## [EXERCISE]
Please output the records below in full, exactly as given, but without the images.

## [PROVIDED RECORDS]
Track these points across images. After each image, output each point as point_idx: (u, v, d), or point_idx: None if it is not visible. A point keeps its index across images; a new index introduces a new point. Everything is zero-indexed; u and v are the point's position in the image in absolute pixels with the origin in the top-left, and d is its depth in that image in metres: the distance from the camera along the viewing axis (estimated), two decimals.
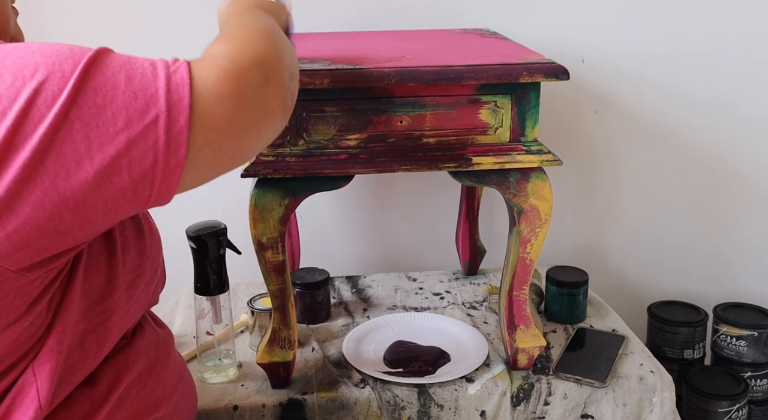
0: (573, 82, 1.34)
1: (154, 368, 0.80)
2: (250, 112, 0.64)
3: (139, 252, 0.77)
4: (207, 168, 0.64)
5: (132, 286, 0.76)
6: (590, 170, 1.56)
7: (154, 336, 0.83)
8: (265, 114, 0.66)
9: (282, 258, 1.01)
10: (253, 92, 0.64)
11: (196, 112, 0.60)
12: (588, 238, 1.61)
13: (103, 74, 0.59)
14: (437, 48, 1.15)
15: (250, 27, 0.73)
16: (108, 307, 0.73)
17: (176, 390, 0.83)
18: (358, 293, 1.40)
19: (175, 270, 1.31)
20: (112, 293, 0.73)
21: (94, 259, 0.71)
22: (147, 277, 0.79)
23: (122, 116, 0.58)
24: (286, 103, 0.69)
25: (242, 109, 0.63)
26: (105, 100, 0.58)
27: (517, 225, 1.04)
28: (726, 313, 1.46)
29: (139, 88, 0.59)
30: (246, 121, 0.64)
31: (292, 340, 1.07)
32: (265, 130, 0.67)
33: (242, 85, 0.63)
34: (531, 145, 1.01)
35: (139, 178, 0.59)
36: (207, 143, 0.61)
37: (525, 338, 1.11)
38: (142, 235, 0.78)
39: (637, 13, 1.47)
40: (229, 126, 0.62)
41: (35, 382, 0.66)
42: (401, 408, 1.08)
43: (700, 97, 1.52)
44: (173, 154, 0.60)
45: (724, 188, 1.59)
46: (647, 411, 1.12)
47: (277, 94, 0.67)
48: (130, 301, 0.76)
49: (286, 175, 0.97)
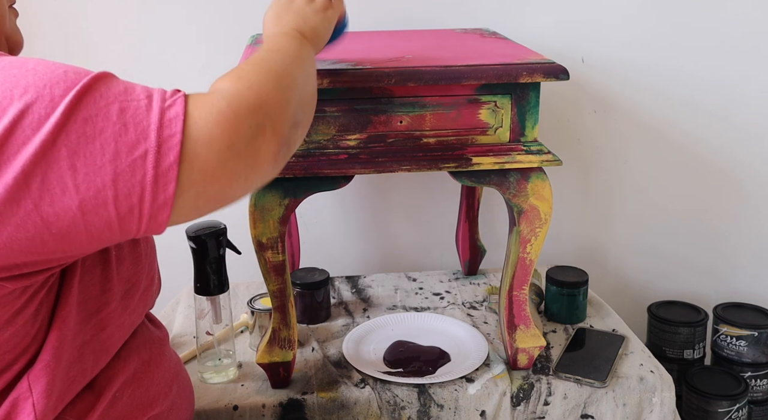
0: (573, 82, 1.34)
1: (149, 367, 0.80)
2: (239, 159, 0.62)
3: (134, 261, 0.77)
4: (190, 208, 0.62)
5: (127, 296, 0.76)
6: (590, 170, 1.56)
7: (149, 335, 0.83)
8: (254, 162, 0.63)
9: (282, 258, 1.01)
10: (245, 140, 0.62)
11: (184, 150, 0.59)
12: (588, 238, 1.61)
13: (96, 104, 0.58)
14: (437, 48, 1.15)
15: (264, 66, 0.70)
16: (103, 319, 0.73)
17: (171, 388, 0.83)
18: (358, 293, 1.40)
19: (175, 270, 1.32)
20: (107, 304, 0.73)
21: (88, 271, 0.70)
22: (143, 286, 0.79)
23: (110, 148, 0.57)
24: (279, 154, 0.66)
25: (230, 155, 0.61)
26: (95, 131, 0.57)
27: (517, 225, 1.04)
28: (726, 313, 1.46)
29: (131, 121, 0.58)
30: (233, 167, 0.62)
31: (292, 340, 1.07)
32: (253, 177, 0.65)
33: (234, 131, 0.61)
34: (531, 145, 1.01)
35: (125, 212, 0.58)
36: (192, 184, 0.60)
37: (525, 338, 1.11)
38: (137, 242, 0.78)
39: (637, 13, 1.47)
40: (215, 170, 0.61)
41: (31, 397, 0.66)
42: (401, 408, 1.08)
43: (700, 97, 1.52)
44: (161, 191, 0.59)
45: (724, 188, 1.59)
46: (647, 411, 1.12)
47: (271, 144, 0.64)
48: (126, 312, 0.76)
49: (286, 175, 0.97)
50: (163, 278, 1.42)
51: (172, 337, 1.25)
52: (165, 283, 1.38)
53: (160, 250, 1.50)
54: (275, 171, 0.68)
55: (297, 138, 0.71)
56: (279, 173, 0.95)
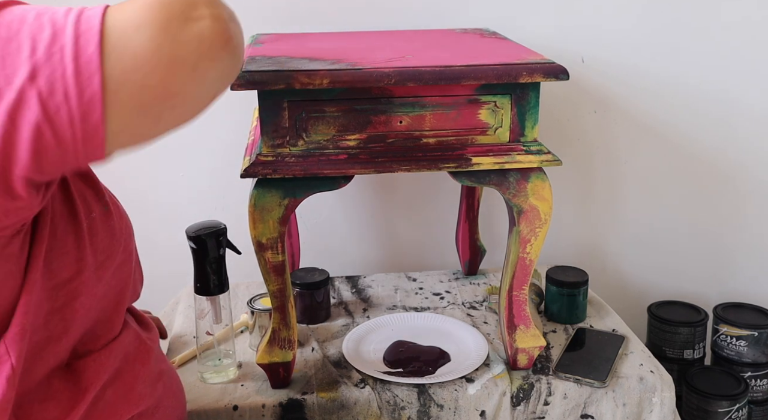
0: (573, 82, 1.34)
1: (134, 366, 0.80)
2: (177, 43, 0.57)
3: (108, 233, 0.76)
4: (135, 107, 0.58)
5: (102, 268, 0.75)
6: (590, 170, 1.56)
7: (136, 335, 0.83)
8: (199, 46, 0.58)
9: (282, 258, 1.01)
10: (180, 21, 0.57)
11: (110, 42, 0.56)
12: (588, 238, 1.61)
13: (12, 12, 0.57)
14: (437, 48, 1.15)
15: None
16: (76, 288, 0.72)
17: (156, 387, 0.83)
18: (358, 293, 1.41)
19: (175, 270, 1.32)
20: (80, 273, 0.72)
21: (59, 241, 0.70)
22: (118, 260, 0.78)
23: (27, 46, 0.55)
24: (228, 36, 0.60)
25: (166, 37, 0.57)
26: (9, 34, 0.56)
27: (516, 225, 1.04)
28: (726, 313, 1.46)
29: (48, 21, 0.57)
30: (172, 51, 0.57)
31: (291, 341, 1.07)
32: (203, 65, 0.59)
33: (166, 12, 0.57)
34: (531, 145, 1.01)
35: (53, 113, 0.55)
36: (125, 74, 0.56)
37: (525, 338, 1.11)
38: (110, 216, 0.77)
39: (637, 12, 1.47)
40: (151, 55, 0.56)
41: (9, 359, 0.66)
42: (401, 408, 1.08)
43: (700, 97, 1.52)
44: (87, 85, 0.55)
45: (724, 188, 1.59)
46: (647, 411, 1.12)
47: (214, 26, 0.59)
48: (101, 283, 0.75)
49: (286, 175, 0.97)
50: (163, 278, 1.43)
51: (172, 337, 1.25)
52: (165, 283, 1.39)
53: (161, 249, 1.51)
54: (232, 60, 0.61)
55: (237, 32, 0.64)
56: (278, 173, 0.97)
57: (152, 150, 1.51)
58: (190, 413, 1.04)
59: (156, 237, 1.49)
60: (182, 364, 1.16)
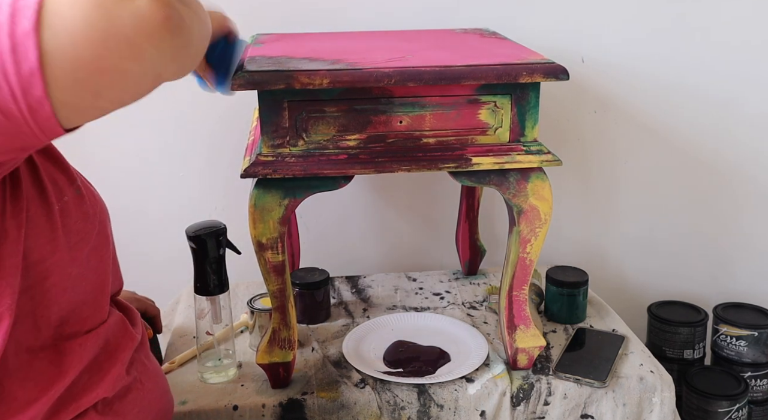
0: (573, 82, 1.34)
1: (114, 354, 0.82)
2: (111, 18, 0.56)
3: (82, 217, 0.77)
4: (72, 82, 0.58)
5: (75, 249, 0.76)
6: (590, 170, 1.56)
7: (122, 323, 0.85)
8: (135, 23, 0.57)
9: (282, 258, 1.01)
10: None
11: (47, 18, 0.56)
12: (588, 238, 1.61)
13: None
14: (437, 48, 1.15)
15: None
16: (48, 268, 0.73)
17: (130, 372, 0.84)
18: (358, 293, 1.40)
19: (175, 270, 1.32)
20: (53, 253, 0.73)
21: (33, 222, 0.71)
22: (93, 242, 0.79)
23: None
24: (168, 14, 0.59)
25: (99, 12, 0.56)
26: None
27: (517, 225, 1.04)
28: (726, 313, 1.46)
29: None
30: (106, 26, 0.56)
31: (291, 341, 1.07)
32: (138, 42, 0.58)
33: None
34: (531, 145, 1.01)
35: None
36: (61, 49, 0.56)
37: (525, 338, 1.11)
38: (83, 200, 0.78)
39: (637, 12, 1.47)
40: (84, 30, 0.56)
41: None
42: (401, 408, 1.08)
43: (700, 97, 1.52)
44: (23, 59, 0.55)
45: (724, 188, 1.59)
46: (647, 411, 1.12)
47: (152, 4, 0.58)
48: (74, 264, 0.76)
49: (286, 175, 0.97)
50: (164, 278, 1.43)
51: (172, 337, 1.25)
52: (165, 282, 1.39)
53: (161, 249, 1.51)
54: (173, 38, 0.61)
55: (191, 15, 0.64)
56: (279, 174, 0.97)
57: (152, 150, 1.50)
58: (191, 413, 1.04)
59: (156, 237, 1.49)
60: (182, 364, 1.16)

## [YOUR SOLUTION]
Track these points across images. After each image, output each point as point_idx: (u, v, d), or point_idx: None if it is not visible. A point keeps its index across images; a new index introduces a new point. Everything is zero-indexed; u and v are the point's position in the image in absolute pixels with the origin in the top-left, and d is its depth in that image in metres: the distance from the camera along the viewing axis (estimated), two decimals.
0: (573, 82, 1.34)
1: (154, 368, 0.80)
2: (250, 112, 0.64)
3: (139, 252, 0.77)
4: (207, 168, 0.64)
5: (132, 286, 0.76)
6: (590, 170, 1.56)
7: (154, 336, 0.83)
8: (265, 114, 0.66)
9: (282, 258, 1.01)
10: (253, 92, 0.64)
11: (196, 112, 0.60)
12: (588, 238, 1.61)
13: (103, 74, 0.59)
14: (437, 48, 1.15)
15: (250, 27, 0.73)
16: (108, 307, 0.73)
17: (176, 390, 0.83)
18: (358, 293, 1.40)
19: (175, 270, 1.31)
20: (112, 293, 0.73)
21: (94, 259, 0.71)
22: (147, 277, 0.79)
23: (122, 116, 0.58)
24: (286, 103, 0.69)
25: (242, 109, 0.63)
26: (105, 100, 0.58)
27: (517, 225, 1.04)
28: (726, 313, 1.46)
29: (139, 88, 0.59)
30: (246, 121, 0.64)
31: (292, 340, 1.07)
32: (265, 130, 0.67)
33: (242, 85, 0.63)
34: (531, 145, 1.01)
35: (139, 178, 0.59)
36: (207, 143, 0.61)
37: (525, 338, 1.11)
38: (142, 235, 0.78)
39: (637, 13, 1.47)
40: (229, 126, 0.62)
41: (35, 382, 0.66)
42: (401, 408, 1.08)
43: (700, 97, 1.52)
44: (173, 154, 0.60)
45: (724, 188, 1.59)
46: (647, 411, 1.12)
47: (277, 94, 0.67)
48: (130, 301, 0.76)
49: (286, 175, 0.97)
0: (573, 82, 1.34)
1: (149, 367, 0.80)
2: (239, 159, 0.62)
3: (134, 261, 0.77)
4: (190, 208, 0.62)
5: (127, 296, 0.76)
6: (590, 170, 1.56)
7: (149, 335, 0.83)
8: (254, 162, 0.63)
9: (282, 258, 1.01)
10: (245, 140, 0.62)
11: (184, 150, 0.59)
12: (588, 238, 1.61)
13: (96, 104, 0.58)
14: (437, 48, 1.15)
15: (264, 66, 0.70)
16: (103, 319, 0.73)
17: (171, 388, 0.83)
18: (358, 293, 1.40)
19: (175, 270, 1.32)
20: (107, 304, 0.73)
21: (88, 271, 0.70)
22: (143, 286, 0.79)
23: (110, 148, 0.57)
24: (279, 154, 0.66)
25: (230, 155, 0.61)
26: (95, 131, 0.57)
27: (517, 225, 1.04)
28: (726, 313, 1.46)
29: (131, 121, 0.58)
30: (233, 167, 0.62)
31: (292, 340, 1.07)
32: (253, 177, 0.65)
33: (234, 131, 0.61)
34: (531, 145, 1.01)
35: (125, 212, 0.58)
36: (192, 184, 0.60)
37: (525, 338, 1.11)
38: (137, 242, 0.78)
39: (637, 13, 1.47)
40: (215, 170, 0.61)
41: (31, 397, 0.66)
42: (401, 408, 1.08)
43: (700, 97, 1.52)
44: (161, 191, 0.59)
45: (724, 188, 1.59)
46: (647, 411, 1.12)
47: (271, 144, 0.64)
48: (126, 312, 0.76)
49: (286, 175, 0.97)
50: (163, 278, 1.42)
51: (172, 337, 1.25)
52: (165, 283, 1.38)
53: (160, 250, 1.50)
54: (275, 171, 0.68)
55: (297, 138, 0.71)
56: (279, 173, 0.95)
0: (573, 82, 1.34)
1: (134, 366, 0.80)
2: (177, 43, 0.57)
3: (108, 233, 0.76)
4: (135, 107, 0.58)
5: (102, 268, 0.75)
6: (590, 170, 1.56)
7: (136, 335, 0.83)
8: (199, 46, 0.58)
9: (282, 258, 1.01)
10: (180, 21, 0.57)
11: (110, 42, 0.56)
12: (588, 238, 1.61)
13: (12, 12, 0.57)
14: (437, 48, 1.15)
15: None
16: (76, 288, 0.72)
17: (156, 387, 0.83)
18: (358, 293, 1.41)
19: (175, 270, 1.32)
20: (80, 273, 0.72)
21: (59, 241, 0.70)
22: (118, 260, 0.78)
23: (27, 46, 0.55)
24: (228, 36, 0.60)
25: (166, 37, 0.57)
26: (9, 34, 0.56)
27: (516, 225, 1.04)
28: (726, 313, 1.46)
29: (48, 21, 0.57)
30: (172, 51, 0.57)
31: (291, 341, 1.07)
32: (203, 65, 0.59)
33: (166, 12, 0.57)
34: (531, 145, 1.01)
35: (53, 113, 0.55)
36: (125, 74, 0.56)
37: (525, 338, 1.11)
38: (110, 216, 0.77)
39: (637, 12, 1.47)
40: (151, 55, 0.56)
41: (9, 359, 0.66)
42: (401, 408, 1.08)
43: (700, 97, 1.52)
44: (87, 85, 0.55)
45: (724, 188, 1.59)
46: (647, 411, 1.12)
47: (214, 26, 0.59)
48: (101, 283, 0.75)
49: (286, 175, 0.97)
50: (163, 278, 1.43)
51: (172, 337, 1.25)
52: (165, 283, 1.39)
53: (161, 249, 1.51)
54: (232, 60, 0.61)
55: (237, 32, 0.64)
56: (278, 173, 0.97)
57: (152, 150, 1.51)
58: (190, 413, 1.04)
59: (156, 237, 1.49)
60: (182, 364, 1.16)
0: (573, 82, 1.34)
1: (114, 354, 0.82)
2: (111, 18, 0.56)
3: (82, 217, 0.77)
4: (72, 82, 0.58)
5: (75, 249, 0.76)
6: (590, 170, 1.56)
7: (122, 323, 0.85)
8: (135, 23, 0.57)
9: (282, 258, 1.01)
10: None
11: (47, 18, 0.56)
12: (588, 238, 1.61)
13: None
14: (437, 48, 1.15)
15: None
16: (48, 268, 0.73)
17: (130, 372, 0.84)
18: (358, 293, 1.40)
19: (175, 270, 1.32)
20: (53, 253, 0.73)
21: (33, 222, 0.71)
22: (93, 242, 0.79)
23: None
24: (168, 14, 0.59)
25: (99, 12, 0.56)
26: None
27: (517, 225, 1.04)
28: (726, 313, 1.46)
29: None
30: (106, 26, 0.56)
31: (291, 341, 1.07)
32: (138, 42, 0.58)
33: None
34: (531, 145, 1.01)
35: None
36: (61, 49, 0.56)
37: (525, 338, 1.11)
38: (83, 200, 0.78)
39: (637, 12, 1.47)
40: (84, 30, 0.56)
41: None
42: (401, 408, 1.08)
43: (700, 97, 1.52)
44: (23, 59, 0.55)
45: (724, 188, 1.59)
46: (647, 411, 1.12)
47: (152, 4, 0.58)
48: (74, 264, 0.76)
49: (286, 175, 0.97)
50: (164, 278, 1.43)
51: (172, 337, 1.25)
52: (165, 282, 1.39)
53: (161, 249, 1.51)
54: (173, 38, 0.61)
55: (191, 15, 0.64)
56: (279, 174, 0.97)
57: (152, 150, 1.50)
58: (191, 413, 1.04)
59: (156, 237, 1.49)
60: (182, 364, 1.16)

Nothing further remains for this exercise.